The current incomplete understanding of the aetiology and development of actinic keratoses means that it is difficult to make conclusive assumptions about prognosis and the transition probabilities from AK to SCC.13

In the past, AKs were usually considered to first undergo a progressive evolution from mild to severe clinical grades before finally progressing to SCC. However, more recent data could refute this assumption.

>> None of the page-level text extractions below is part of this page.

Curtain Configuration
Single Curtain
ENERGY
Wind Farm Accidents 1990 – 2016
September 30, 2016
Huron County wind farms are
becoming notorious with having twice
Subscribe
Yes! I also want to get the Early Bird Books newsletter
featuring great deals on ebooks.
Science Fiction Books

On the contrary, it was shown that invasive SCC can most frequently be associated with AK I lesions according to Röwert-Huber.14 It must be assumed that even subclinical AKs can develop into SCC without first becoming clinically conspicuous.

In addition, a study of basal growth of AK showed that AKs with a distinct basal growth pattern (PRO III) were most common in close proximity to invasive SCC.15 This leads to the assumption that basal atypical keratinocytes play an important role in the progression of AK to SCC.

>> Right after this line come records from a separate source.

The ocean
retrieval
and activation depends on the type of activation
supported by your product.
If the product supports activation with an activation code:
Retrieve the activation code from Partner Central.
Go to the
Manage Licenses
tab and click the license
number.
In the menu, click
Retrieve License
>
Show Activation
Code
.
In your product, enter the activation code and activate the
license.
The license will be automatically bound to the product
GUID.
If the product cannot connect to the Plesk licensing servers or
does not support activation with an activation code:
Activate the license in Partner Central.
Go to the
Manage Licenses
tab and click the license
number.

In summary, the results of these studies suggest that the clinically and/or histologically diagnosed grade does not predict the risk of progression from individual AK lesions to SCC.

Therefore, all patients with AK should be treated early and effectively to prevent progression to invasive squamous cell carcinoma.13

Therapy

The primary treatment goal is complete clearance of all visible and subclinical AK lesions in the patient.16 Various field-directed therapy options are available for this purpose:13

In the case of topical drug therapies and PDT, there are drugs approved for lesion-directed, as well as those approved for field-directed therapy of AK. When selecting the form of therapy, the respective approval should be taken into account. The choice of therapy also depends on the previous course of the disease, the age of the patient, the medications to be taken, and the extent of the skin damage (solitary AK lesions or field cancerisation).8 Other available but exclusively lesion-directed therapeutic options, such as cryotherapy and other surgical procedures, are rather unsuitable for the treatment of field cancerization. The advantage of field-directed therapy options is that they are used to treat subclinical lesions in addition to those that have been clinically diagnosed.13
According to a 2014 network meta-analysis, PDT with narrow-spectrum red light is currently considered the most effective treatment modality for mild to moderate AKs on the face and scalp.17 In another meta-analysis of treatment interventions for AK, ALA-PDT showed the highest probability of complete clearance.18

References

  1. De Berker et al. British Journal of Dermatology 2017;176: 20–43
  2. Emre S. World J Dermatol 2016;5:115-124.
  3. Criscione VD, et al. Cancer 2009;115:2523–30.
  4. Harvey I et al. Br J Cancer 1996;74:1302–7.
  5. Memon AA et al. Br J Dermatol 2000;142:1154–9.
  6. Frost CA and Green AC. Epidemiology of solar keratoses. Br J Dermatol. 1994 Oct;131(4):455-64.
  7. Schwartz RA et al. J Eur Acad Dermatol Venereol 2008;22:606-615.
  8. Dirschka T et al. J Dermatolog Treat 2017;28:431-442.
  9. Olsen EA et al. J Am Acad Dermatol 1991;24:738-743.
  10. Röwert-Huber J et al. Br J Dermatol 2007;156(Suppl 3):8-12.
  11. Schmitz L et al. J Eur Acad Dermatol Venereol 2016;30:1303-1307.
  12. Schmitz L et al. J Eur Acad Dermatol Venereol 2018;32:745-751.
  13. Werner RN et al. J Eur Acad Dermatol Venereol 2015;29:2069-2079.
  14. Fernández-Figueras MT et al. J Eur Acad Dermatol Venereol 2015;29:991-997.
  15. Schmitz L et al. Br J Dermatol 2019;180:916-921.
  16. Reinhold U. Future Oncol 2017;13:2413-2428.